The lines of the records that include "Одесі" should all be copied.

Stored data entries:
***

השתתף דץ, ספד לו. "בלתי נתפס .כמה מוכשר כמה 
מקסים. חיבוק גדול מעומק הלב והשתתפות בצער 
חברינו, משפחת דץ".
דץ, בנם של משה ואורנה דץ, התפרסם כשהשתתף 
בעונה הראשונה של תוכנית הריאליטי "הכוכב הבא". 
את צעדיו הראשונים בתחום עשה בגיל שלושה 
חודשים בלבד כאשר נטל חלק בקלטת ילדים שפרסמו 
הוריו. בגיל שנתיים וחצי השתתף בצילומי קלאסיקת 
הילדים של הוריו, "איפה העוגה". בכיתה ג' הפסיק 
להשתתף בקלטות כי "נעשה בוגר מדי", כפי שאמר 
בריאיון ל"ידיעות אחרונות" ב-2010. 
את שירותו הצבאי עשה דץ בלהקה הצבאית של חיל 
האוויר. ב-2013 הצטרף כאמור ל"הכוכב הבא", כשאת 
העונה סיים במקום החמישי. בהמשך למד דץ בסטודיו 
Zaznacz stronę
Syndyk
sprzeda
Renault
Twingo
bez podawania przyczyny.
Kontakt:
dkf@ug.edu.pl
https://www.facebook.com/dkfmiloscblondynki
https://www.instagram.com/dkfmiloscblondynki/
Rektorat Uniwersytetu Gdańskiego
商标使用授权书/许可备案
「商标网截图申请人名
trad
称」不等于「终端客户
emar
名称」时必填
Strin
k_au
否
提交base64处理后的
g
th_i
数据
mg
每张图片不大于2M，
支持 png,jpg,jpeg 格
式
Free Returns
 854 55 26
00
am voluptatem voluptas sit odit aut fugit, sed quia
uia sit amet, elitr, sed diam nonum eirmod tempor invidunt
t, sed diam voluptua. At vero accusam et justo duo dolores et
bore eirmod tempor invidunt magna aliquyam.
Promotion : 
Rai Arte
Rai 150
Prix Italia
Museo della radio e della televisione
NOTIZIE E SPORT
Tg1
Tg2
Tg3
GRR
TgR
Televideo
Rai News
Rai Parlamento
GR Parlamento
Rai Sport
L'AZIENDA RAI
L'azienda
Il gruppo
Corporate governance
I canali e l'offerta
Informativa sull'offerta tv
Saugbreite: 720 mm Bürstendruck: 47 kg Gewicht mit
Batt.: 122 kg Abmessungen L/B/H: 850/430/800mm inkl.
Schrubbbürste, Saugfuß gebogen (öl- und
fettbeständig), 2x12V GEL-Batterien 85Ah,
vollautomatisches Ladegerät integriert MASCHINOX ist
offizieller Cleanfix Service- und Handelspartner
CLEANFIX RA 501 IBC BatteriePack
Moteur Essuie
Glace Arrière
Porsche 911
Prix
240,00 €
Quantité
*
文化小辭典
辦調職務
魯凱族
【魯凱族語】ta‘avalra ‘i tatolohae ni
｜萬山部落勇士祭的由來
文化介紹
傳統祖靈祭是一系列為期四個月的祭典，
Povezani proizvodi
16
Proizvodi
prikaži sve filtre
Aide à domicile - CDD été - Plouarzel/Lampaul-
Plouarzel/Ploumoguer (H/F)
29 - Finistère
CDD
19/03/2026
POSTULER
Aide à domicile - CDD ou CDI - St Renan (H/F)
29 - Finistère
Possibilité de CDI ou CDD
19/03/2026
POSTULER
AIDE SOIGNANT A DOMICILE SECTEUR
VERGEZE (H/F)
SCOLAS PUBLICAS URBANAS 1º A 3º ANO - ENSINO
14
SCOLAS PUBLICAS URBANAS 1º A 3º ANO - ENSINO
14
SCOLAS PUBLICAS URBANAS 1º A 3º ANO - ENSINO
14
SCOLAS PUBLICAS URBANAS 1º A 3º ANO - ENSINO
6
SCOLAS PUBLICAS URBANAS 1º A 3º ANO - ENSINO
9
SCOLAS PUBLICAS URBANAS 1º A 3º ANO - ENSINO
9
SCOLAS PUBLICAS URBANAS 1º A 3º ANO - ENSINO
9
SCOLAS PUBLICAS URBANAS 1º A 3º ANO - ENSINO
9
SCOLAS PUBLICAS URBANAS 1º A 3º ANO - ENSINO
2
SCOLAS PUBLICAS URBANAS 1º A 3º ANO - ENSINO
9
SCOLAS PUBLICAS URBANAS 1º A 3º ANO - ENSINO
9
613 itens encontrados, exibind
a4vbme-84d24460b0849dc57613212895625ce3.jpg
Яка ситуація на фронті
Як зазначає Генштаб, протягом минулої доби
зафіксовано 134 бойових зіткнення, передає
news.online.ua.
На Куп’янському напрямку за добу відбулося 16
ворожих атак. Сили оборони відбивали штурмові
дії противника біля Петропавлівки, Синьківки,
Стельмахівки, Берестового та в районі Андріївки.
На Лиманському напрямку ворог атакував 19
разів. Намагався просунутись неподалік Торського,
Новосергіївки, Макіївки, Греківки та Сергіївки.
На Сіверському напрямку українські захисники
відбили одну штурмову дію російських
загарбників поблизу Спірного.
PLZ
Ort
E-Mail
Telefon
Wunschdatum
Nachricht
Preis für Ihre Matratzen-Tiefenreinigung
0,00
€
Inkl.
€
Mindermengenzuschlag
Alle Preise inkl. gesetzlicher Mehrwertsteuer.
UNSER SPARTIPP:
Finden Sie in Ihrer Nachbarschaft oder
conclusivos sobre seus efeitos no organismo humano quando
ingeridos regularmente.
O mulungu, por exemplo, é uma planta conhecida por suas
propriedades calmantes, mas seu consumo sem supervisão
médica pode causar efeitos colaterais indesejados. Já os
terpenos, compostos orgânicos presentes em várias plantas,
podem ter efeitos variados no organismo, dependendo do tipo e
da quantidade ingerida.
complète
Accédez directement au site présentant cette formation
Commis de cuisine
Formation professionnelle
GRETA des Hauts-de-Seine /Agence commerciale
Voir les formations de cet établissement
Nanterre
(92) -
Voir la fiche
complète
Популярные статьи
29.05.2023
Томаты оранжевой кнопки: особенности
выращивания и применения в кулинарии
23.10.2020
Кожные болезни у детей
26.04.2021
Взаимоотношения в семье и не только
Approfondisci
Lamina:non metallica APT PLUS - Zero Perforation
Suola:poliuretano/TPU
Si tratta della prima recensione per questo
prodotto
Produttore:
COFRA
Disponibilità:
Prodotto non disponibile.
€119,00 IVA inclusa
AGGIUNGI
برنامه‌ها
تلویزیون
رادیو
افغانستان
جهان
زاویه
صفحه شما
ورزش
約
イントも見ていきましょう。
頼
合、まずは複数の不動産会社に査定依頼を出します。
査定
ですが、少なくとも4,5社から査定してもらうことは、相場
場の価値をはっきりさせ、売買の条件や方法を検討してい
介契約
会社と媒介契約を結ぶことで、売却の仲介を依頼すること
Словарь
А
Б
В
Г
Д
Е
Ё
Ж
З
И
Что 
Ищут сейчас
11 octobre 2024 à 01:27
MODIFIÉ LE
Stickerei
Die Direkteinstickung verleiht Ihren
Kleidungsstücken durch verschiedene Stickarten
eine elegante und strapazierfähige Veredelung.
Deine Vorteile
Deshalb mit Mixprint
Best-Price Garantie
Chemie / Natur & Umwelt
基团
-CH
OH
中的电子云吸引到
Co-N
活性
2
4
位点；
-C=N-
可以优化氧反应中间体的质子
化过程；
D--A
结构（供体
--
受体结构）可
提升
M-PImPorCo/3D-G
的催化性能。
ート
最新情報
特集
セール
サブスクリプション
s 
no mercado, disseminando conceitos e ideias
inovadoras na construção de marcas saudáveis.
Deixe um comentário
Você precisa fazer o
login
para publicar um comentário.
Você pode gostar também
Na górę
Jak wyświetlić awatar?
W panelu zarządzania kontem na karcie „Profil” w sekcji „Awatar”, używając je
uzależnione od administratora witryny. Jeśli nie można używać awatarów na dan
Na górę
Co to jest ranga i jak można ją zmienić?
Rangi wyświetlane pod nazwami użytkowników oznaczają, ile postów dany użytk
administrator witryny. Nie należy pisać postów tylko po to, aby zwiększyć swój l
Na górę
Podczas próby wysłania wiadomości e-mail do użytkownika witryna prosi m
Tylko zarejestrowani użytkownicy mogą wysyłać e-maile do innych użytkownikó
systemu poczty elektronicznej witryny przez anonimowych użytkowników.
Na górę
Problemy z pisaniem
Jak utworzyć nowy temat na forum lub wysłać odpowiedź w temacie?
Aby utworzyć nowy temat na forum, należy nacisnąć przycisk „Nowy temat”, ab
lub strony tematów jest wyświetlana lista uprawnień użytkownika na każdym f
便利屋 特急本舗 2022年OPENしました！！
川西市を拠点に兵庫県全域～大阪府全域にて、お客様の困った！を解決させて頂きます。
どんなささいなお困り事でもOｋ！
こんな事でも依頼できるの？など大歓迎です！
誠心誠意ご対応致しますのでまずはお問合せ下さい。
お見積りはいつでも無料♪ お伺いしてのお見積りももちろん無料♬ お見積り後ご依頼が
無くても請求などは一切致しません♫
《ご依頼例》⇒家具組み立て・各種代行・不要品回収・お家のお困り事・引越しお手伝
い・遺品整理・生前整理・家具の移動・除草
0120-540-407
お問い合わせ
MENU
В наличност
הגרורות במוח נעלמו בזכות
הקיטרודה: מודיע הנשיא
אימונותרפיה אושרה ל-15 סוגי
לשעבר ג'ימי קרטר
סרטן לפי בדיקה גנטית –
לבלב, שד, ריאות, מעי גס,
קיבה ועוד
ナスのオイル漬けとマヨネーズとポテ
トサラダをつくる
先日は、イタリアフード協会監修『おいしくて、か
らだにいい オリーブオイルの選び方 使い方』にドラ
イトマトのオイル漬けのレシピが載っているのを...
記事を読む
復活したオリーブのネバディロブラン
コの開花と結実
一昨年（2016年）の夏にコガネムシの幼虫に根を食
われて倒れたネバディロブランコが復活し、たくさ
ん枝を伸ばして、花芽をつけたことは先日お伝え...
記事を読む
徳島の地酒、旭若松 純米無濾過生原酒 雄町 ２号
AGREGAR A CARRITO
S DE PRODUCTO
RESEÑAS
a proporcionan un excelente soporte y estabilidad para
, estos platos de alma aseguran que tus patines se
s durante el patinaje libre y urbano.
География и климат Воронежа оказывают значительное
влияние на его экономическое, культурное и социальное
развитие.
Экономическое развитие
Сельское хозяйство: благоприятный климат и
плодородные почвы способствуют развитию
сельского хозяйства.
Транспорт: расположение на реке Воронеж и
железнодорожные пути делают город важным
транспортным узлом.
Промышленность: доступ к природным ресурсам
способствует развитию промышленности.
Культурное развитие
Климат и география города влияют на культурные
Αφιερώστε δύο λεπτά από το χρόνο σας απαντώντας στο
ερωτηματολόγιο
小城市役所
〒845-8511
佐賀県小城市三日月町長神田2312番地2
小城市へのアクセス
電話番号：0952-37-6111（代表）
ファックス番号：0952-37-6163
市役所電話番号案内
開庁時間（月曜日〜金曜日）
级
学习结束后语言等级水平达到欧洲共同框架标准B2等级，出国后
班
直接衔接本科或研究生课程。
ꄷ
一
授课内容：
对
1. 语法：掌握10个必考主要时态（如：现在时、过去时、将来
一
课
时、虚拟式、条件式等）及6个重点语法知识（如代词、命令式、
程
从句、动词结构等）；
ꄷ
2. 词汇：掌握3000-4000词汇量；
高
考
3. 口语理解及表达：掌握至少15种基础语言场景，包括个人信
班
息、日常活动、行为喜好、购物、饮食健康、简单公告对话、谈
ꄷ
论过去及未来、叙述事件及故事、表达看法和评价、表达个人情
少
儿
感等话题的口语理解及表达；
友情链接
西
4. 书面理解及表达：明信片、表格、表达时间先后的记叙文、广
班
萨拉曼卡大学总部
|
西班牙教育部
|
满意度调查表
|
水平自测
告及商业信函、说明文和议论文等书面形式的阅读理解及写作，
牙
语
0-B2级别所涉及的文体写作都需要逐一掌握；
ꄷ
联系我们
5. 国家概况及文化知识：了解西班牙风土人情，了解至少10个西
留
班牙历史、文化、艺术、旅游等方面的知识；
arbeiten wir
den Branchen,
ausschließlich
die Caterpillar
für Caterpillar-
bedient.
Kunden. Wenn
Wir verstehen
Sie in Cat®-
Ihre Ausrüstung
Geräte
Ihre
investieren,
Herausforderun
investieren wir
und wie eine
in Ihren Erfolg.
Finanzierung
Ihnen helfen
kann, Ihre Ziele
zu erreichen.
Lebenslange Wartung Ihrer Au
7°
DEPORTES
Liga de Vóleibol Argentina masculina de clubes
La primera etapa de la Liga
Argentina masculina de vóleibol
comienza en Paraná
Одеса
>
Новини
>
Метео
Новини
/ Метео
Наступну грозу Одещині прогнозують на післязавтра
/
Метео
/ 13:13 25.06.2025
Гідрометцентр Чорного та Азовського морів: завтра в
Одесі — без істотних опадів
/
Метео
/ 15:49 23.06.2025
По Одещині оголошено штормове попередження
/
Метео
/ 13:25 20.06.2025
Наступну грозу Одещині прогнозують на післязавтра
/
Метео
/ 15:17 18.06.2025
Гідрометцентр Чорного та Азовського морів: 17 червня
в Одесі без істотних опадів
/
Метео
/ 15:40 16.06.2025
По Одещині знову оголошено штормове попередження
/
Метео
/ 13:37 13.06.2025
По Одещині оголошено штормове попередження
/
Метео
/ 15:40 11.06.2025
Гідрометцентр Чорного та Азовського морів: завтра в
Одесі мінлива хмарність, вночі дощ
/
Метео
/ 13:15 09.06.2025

***

> _WORKED SOLUTION_
Одесі — без істотних опадів
в Одесі без істотних опадів
Одесі мінлива хмарність, вночі дощ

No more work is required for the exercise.